What you have to do
The entries below need to be written out exactly, with no pictures included.

Provided information

*** Block opens ***

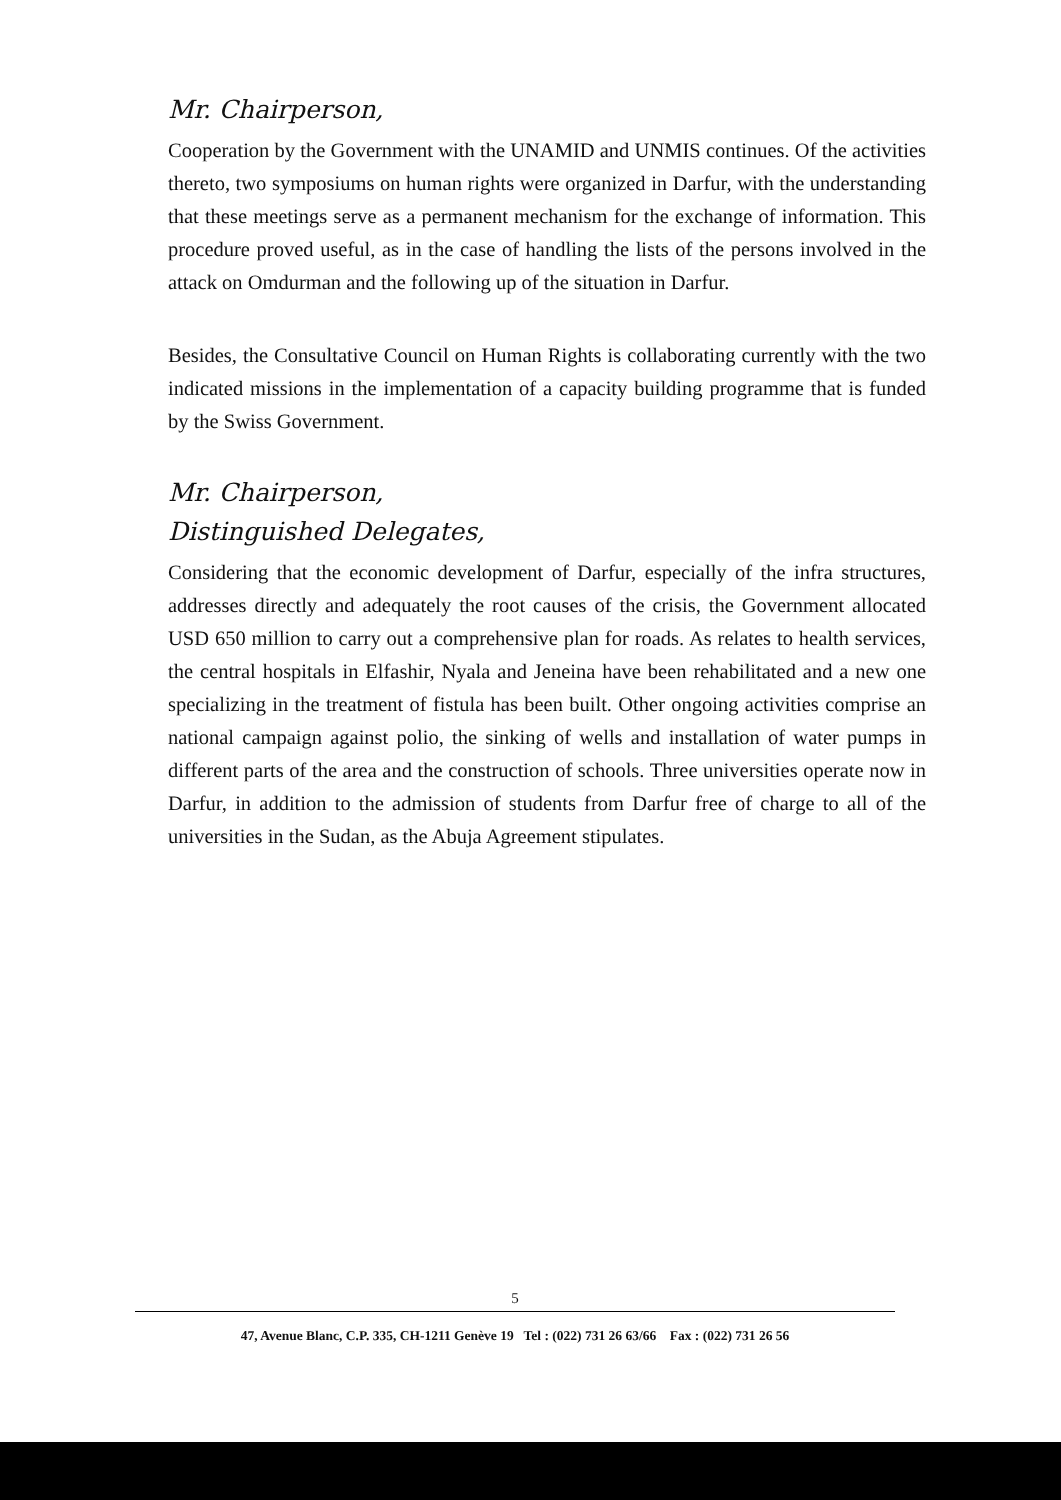Mr. Chairperson,
Cooperation by the Government with the UNAMID and UNMIS continues. Of the activities thereto, two symposiums on human rights were organized in Darfur, with the understanding that these meetings serve as a permanent mechanism for the exchange of information. This procedure proved useful, as in the case of handling the lists of the persons involved in the attack on Omdurman and the following up of the situation in Darfur.
Besides, the Consultative Council on Human Rights is collaborating currently with the two indicated missions in the implementation of a capacity building programme that is funded by the Swiss Government.
Mr. Chairperson,
Distinguished Delegates,
Considering that the economic development of Darfur, especially of the infra structures, addresses directly and adequately the root causes of the crisis, the Government allocated USD 650 million to carry out a comprehensive plan for roads. As relates to health services, the central hospitals in Elfashir, Nyala and Jeneina have been rehabilitated and a new one specializing in the treatment of fistula has been built. Other ongoing activities comprise an national campaign against polio, the sinking of wells and installation of water pumps in different parts of the area and the construction of schools. Three universities operate now in Darfur, in addition to the admission of students from Darfur free of charge to all of the universities in the Sudan, as the Abuja Agreement stipulates.
5
47, Avenue Blanc, C.P. 335, CH-1211 Genève 19 Tel : (022) 731 26 63/66 Fax : (022) 731 26 56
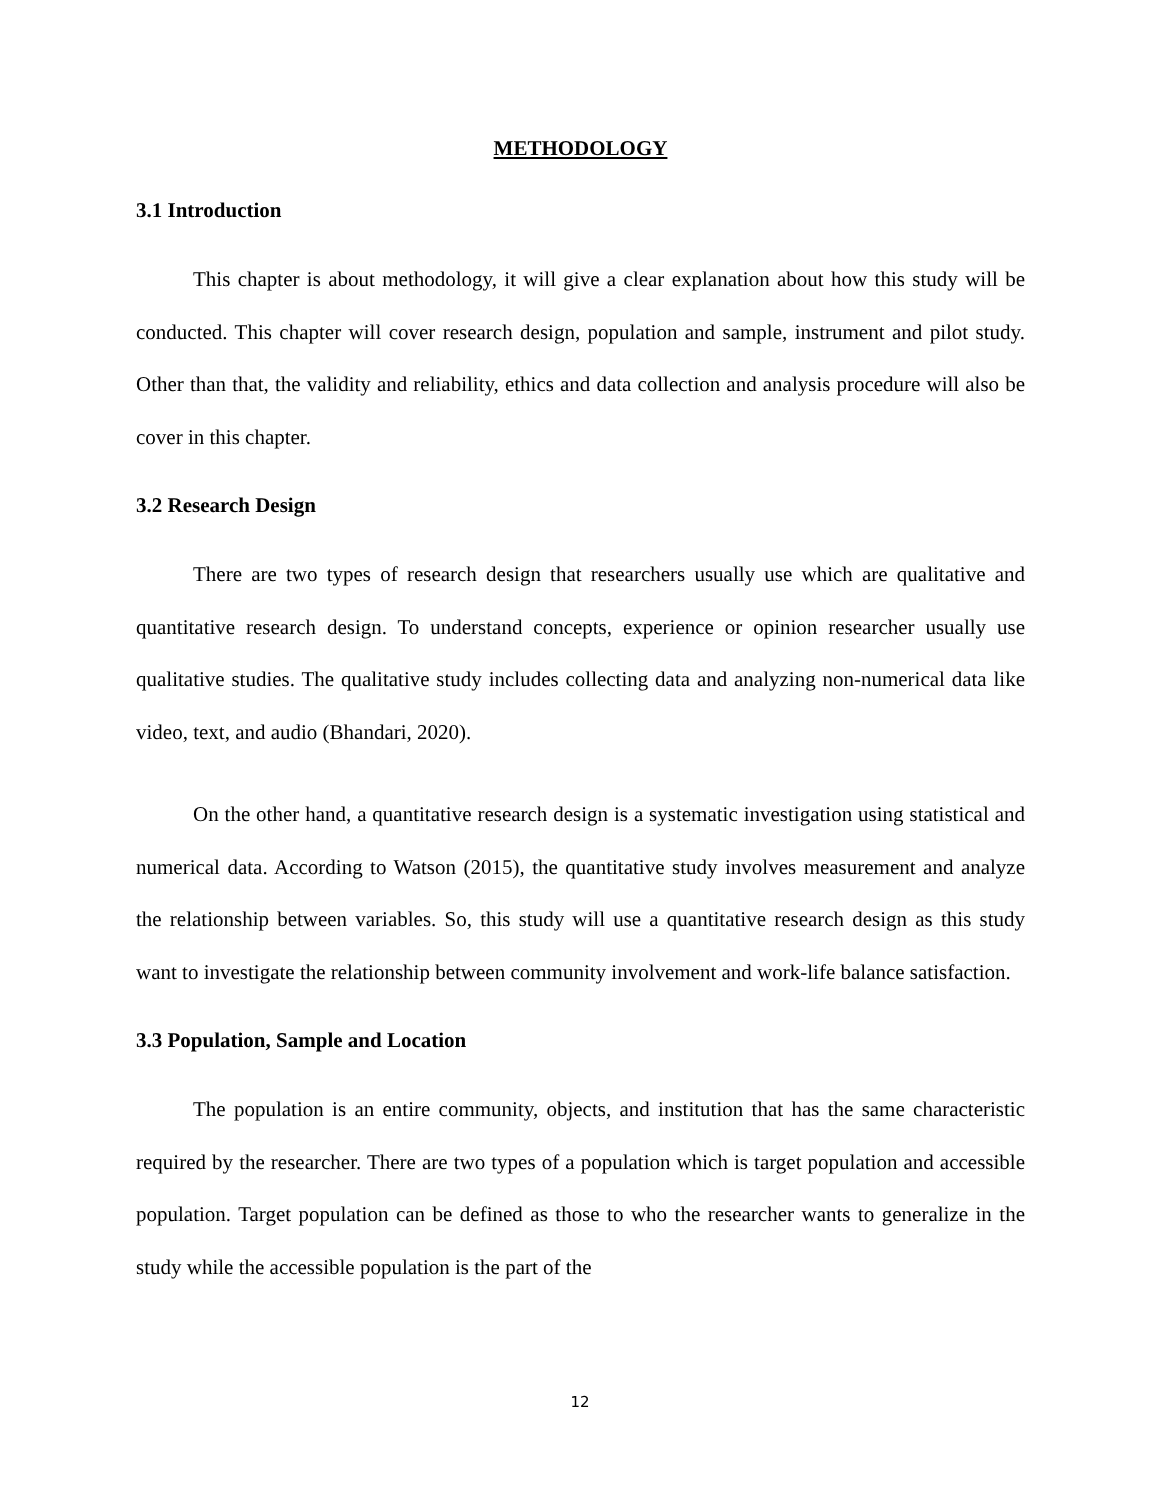METHODOLOGY
3.1 Introduction
This chapter is about methodology, it will give a clear explanation about how this study will be conducted. This chapter will cover research design, population and sample, instrument and pilot study. Other than that, the validity and reliability, ethics and data collection and analysis procedure will also be cover in this chapter.
3.2 Research Design
There are two types of research design that researchers usually use which are qualitative and quantitative research design. To understand concepts, experience or opinion researcher usually use qualitative studies. The qualitative study includes collecting data and analyzing non-numerical data like video, text, and audio (Bhandari, 2020).
On the other hand, a quantitative research design is a systematic investigation using statistical and numerical data. According to Watson (2015), the quantitative study involves measurement and analyze the relationship between variables. So, this study will use a quantitative research design as this study want to investigate the relationship between community involvement and work-life balance satisfaction.
3.3 Population, Sample and Location
The population is an entire community, objects, and institution that has the same characteristic required by the researcher. There are two types of a population which is target population and accessible population. Target population can be defined as those to who the researcher wants to generalize in the study while the accessible population is the part of the
12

*** Block closes ***

Result below
Mr. Chairperson,
Cooperation by the Government with the UNAMID and UNMIS continues. Of the activities thereto, two symposiums on human rights were organized in Darfur, with the understanding that these meetings serve as a permanent mechanism for the exchange of information. This procedure proved useful, as in the case of handling the lists of the persons involved in the attack on Omdurman and the following up of the situation in Darfur.
Besides, the Consultative Council on Human Rights is collaborating currently with the two indicated missions in the implementation of a capacity building programme that is funded by the Swiss Government.
Mr. Chairperson,
Distinguished Delegates,
Considering that the economic development of Darfur, especially of the infra structures, addresses directly and adequately the root causes of the crisis, the Government allocated USD 650 million to carry out a comprehensive plan for roads. As relates to health services, the central hospitals in Elfashir, Nyala and Jeneina have been rehabilitated and a new one specializing in the treatment of fistula has been built. Other ongoing activities comprise an national campaign against polio, the sinking of wells and installation of water pumps in different parts of the area and the construction of schools. Three universities operate now in Darfur, in addition to the admission of students from Darfur free of charge to all of the universities in the Sudan, as the Abuja Agreement stipulates.
5
47, Avenue Blanc, C.P. 335, CH-1211 Genève 19 Tel : (022) 731 26 63/66 Fax : (022) 731 26 56
METHODOLOGY
3.1 Introduction
This chapter is about methodology, it will give a clear explanation about how this study will be conducted. This chapter will cover research design, population and sample, instrument and pilot study. Other than that, the validity and reliability, ethics and data collection and analysis procedure will also be cover in this chapter.
3.2 Research Design
There are two types of research design that researchers usually use which are qualitative and quantitative research design. To understand concepts, experience or opinion researcher usually use qualitative studies. The qualitative study includes collecting data and analyzing non-numerical data like video, text, and audio (Bhandari, 2020).
On the other hand, a quantitative research design is a systematic investigation using statistical and numerical data. According to Watson (2015), the quantitative study involves measurement and analyze the relationship between variables. So, this study will use a quantitative research design as this study want to investigate the relationship between community involvement and work-life balance satisfaction.
3.3 Population, Sample and Location
The population is an entire community, objects, and institution that has the same characteristic required by the researcher. There are two types of a population which is target population and accessible population. Target population can be defined as those to who the researcher wants to generalize in the study while the accessible population is the part of the
12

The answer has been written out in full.